In questo contesto storico, culturale e religioso profondamente diverso, i mizunoko hanno una loro precisa “collocazione”. Sia ontologica - finiscono, si fa per dire, “parcheggiati” sulle rive del Sai no Kawara, il fiume degli inferi, che demoni crudeli e dispettosi impediscono loro di attraversare, costringendoli ad errare in eterno senza possibilità di reincarnarsi - che sociale. In varie occasioni, in particolare a metà agosto, quando ricorre la festività dell’O-bon, quando i giapponesi commemorano i loro defunti, i genitori, per la maggior parte le mamme, vanno a trovarli, portando piccoli indumenti, giocattoli, cibo. Spesso portano con loro gli altri bambini, fratelli e sorelle che invece sono nati, e li presentano l’un l’altro, raccontando, magari sorvolando su alcuni particolari, il contesto in cui si sono svolti certi fatti. Alla fine della visita, ci si affida alla generosità e compassione di Jizo, il bodhisattva (sorta di “santo” nella religione buddhista) che pur avendo raggiunto l’illuminazione ha rinunciato al nirvana per restare sulla Terra e aiutare chi soffre. Nella fattispecie, i bambini mai nati, o nati morti. Le statuette che lo ritraggono con il tradizionale mani (un gioiello miracoloso) ed un bastone si trovano un po’ dappertutto in Giappone, anche fuori dai cimiteri, e sono considerate di buon auspicio. 

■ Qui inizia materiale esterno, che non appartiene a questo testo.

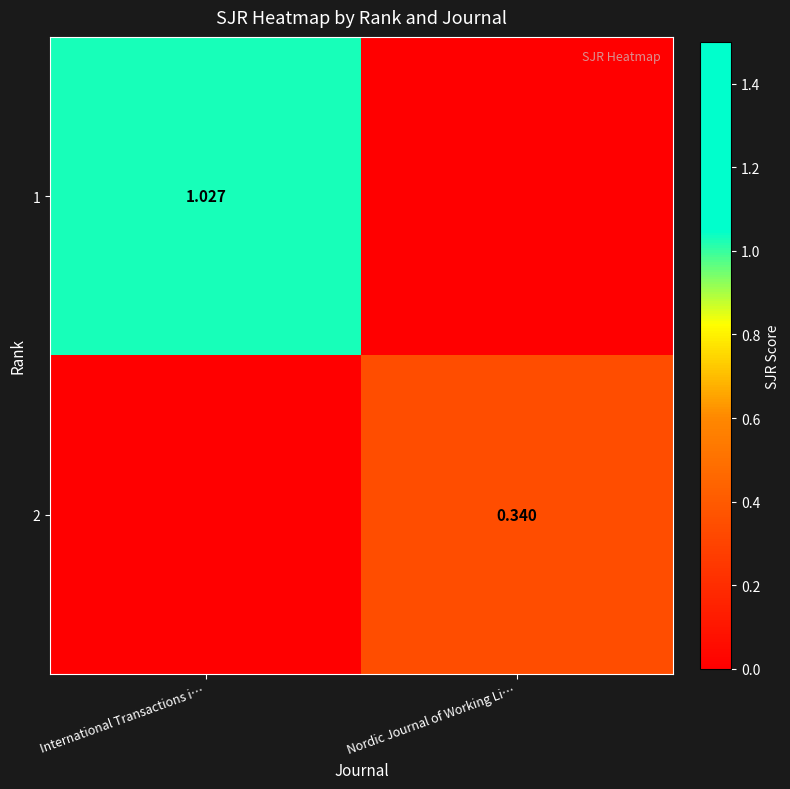

What is the sum of the 2 values at Nordic Journal of Working Li… and International Transactions i…?

0.3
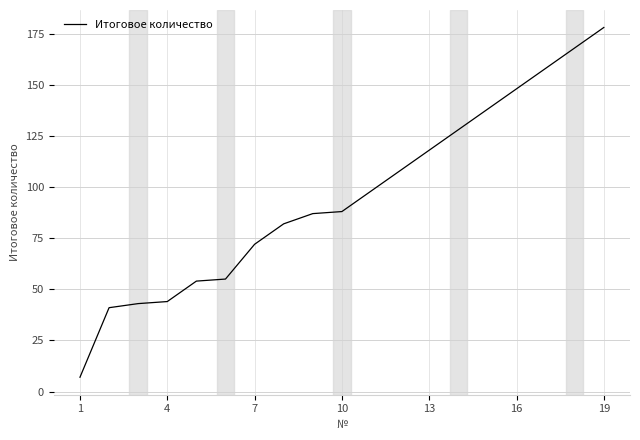

What is the maximum value shown in the chart?

178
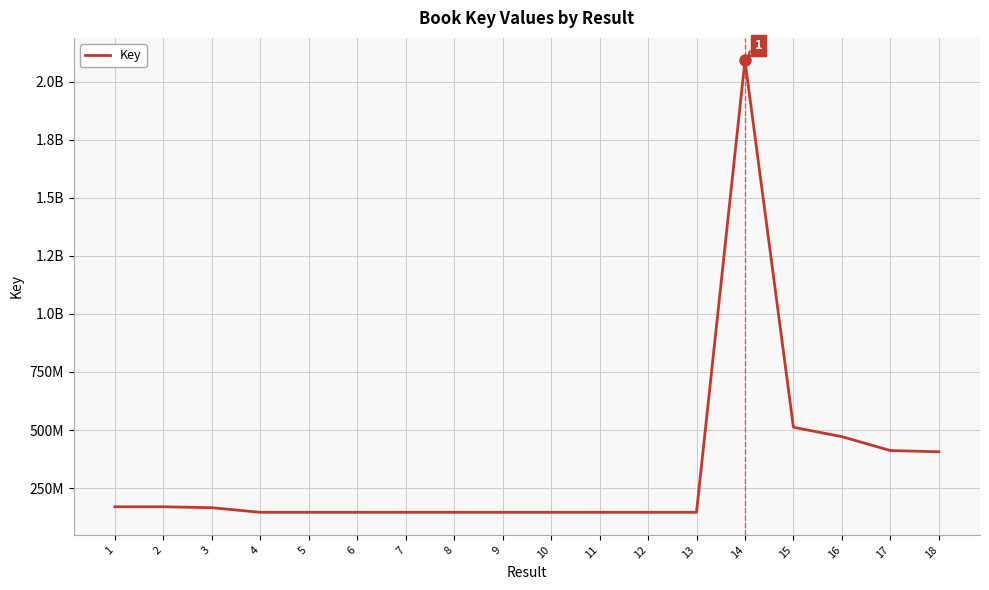

At which label does the data first exceed 146294064?

1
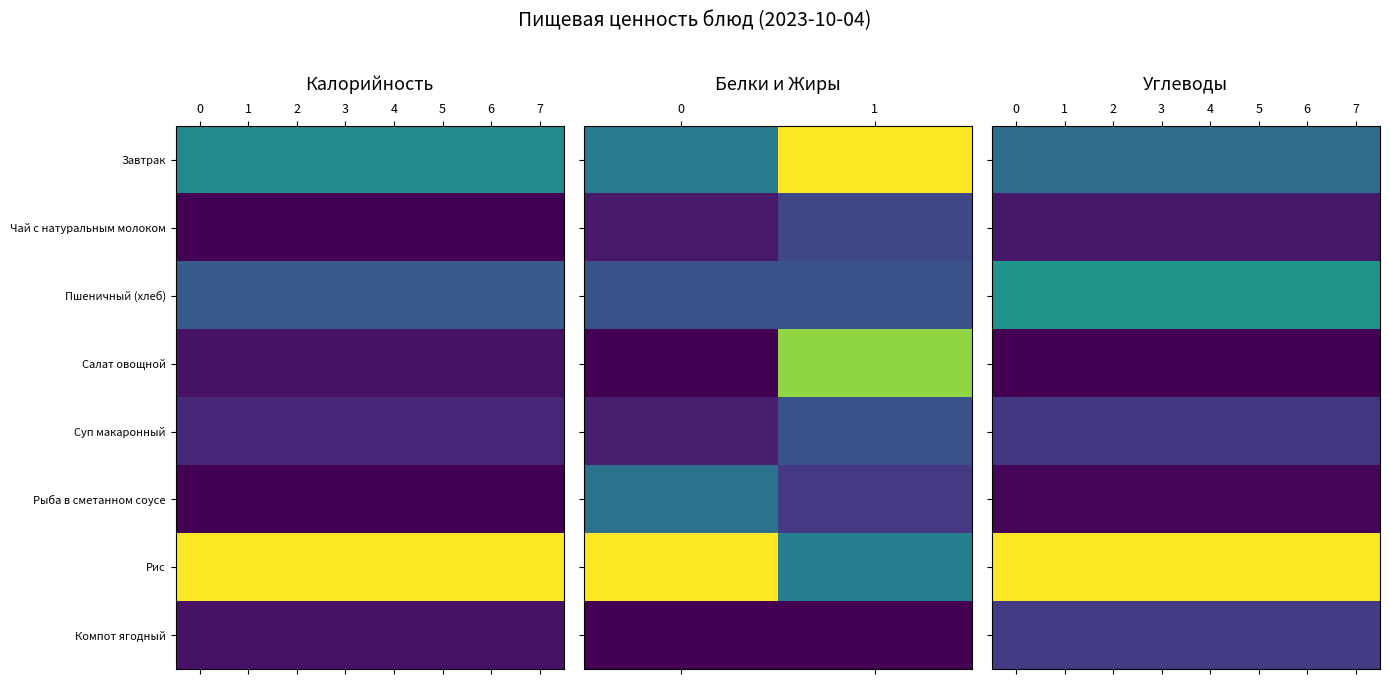

How many series are shown in this chart?

8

Attenzione, questa dei mizunoko non è, come qualcuno vuol far credere (a volte persino le guide sbagliano) una antica tradizione. Fino all’epoca Tokugawa (fine ‘800) in Giappone non esistevano forme di culto per le anime dei bambini morti, e l’infanticidio – specie nelle zone rurali e più povere – era una pratica diffusa. Solo nel 1907, con l’entrata in vigore del primo codice penale, aborto e infanticidio vennero espressamente definiti reati e come tali puniti dalla legge. E di fatto quegli articoli sono ancora in vigore, anche se nel 1949, con almeno dieci anni di anticipo rispetto a molti Paesi occidentali, il Giappone ha approvato una legge che di fatto liberalizza l’aborto “terapeutico” fino alla 12ma settimana (e talvolta anche oltre) ogni qualvolta sia in gioco la “salute” della donna: sia essa fisica, mentale, che economica. Praticamente, sempre. Unica – ma solo apparente – difficoltà: è necessario sempre il consenso del padre, e non solo, come avviene in molti altri Paesi, in caso di minorenni. Ma i controlli sono praticamente inesistenti: basta che la donna si presenti in clinica o negli ambulatori accompagnata da un uomo (anche un semplice conoscente) e che questo dichiari di essere il padre che la procedura possa essere eseguita. Nessuno controlla. In Giappone, nonostante il numero sia pressoché dimezzato rispetto a venti anni fa, si praticano ufficialmente circa 160 mila aborti l’anno in percentuale più o meno come in Italia (circa 80 mila, ma con metà della popolazione), ma in realtà si ritiene siano molti di più perché molti ambulatori non dichiarano questo tipo di interventi sia per motivi fiscali sia per garantire assoluta privacy alle minorenni, categoria tra le quali l’aborto è purtroppo particolarmente diffuso e addirittura “consigliato”, rispetto alla pillola, difficilmente prescrivibile e costosa, o ai dispositivi intrauterini, praticamente sconosciuti.